_WHAT YOU SHOULD DO_:
Reproduce every item below word for word, keeping each line unchanged.

(Items in a dataset)
● ● ● ●

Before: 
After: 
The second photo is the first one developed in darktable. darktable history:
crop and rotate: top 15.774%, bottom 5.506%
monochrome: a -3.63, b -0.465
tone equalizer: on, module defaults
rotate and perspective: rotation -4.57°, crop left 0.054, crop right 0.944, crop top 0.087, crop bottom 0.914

● ● ● ●

_TASK OUTPUT_:
Before: 
After: 
The second photo is the first one developed in darktable. darktable history:
crop and rotate: top 15.774%, bottom 5.506%
monochrome: a -3.63, b -0.465
tone equalizer: on, module defaults
rotate and perspective: rotation -4.57°, crop left 0.054, crop right 0.944, crop top 0.087, crop bottom 0.914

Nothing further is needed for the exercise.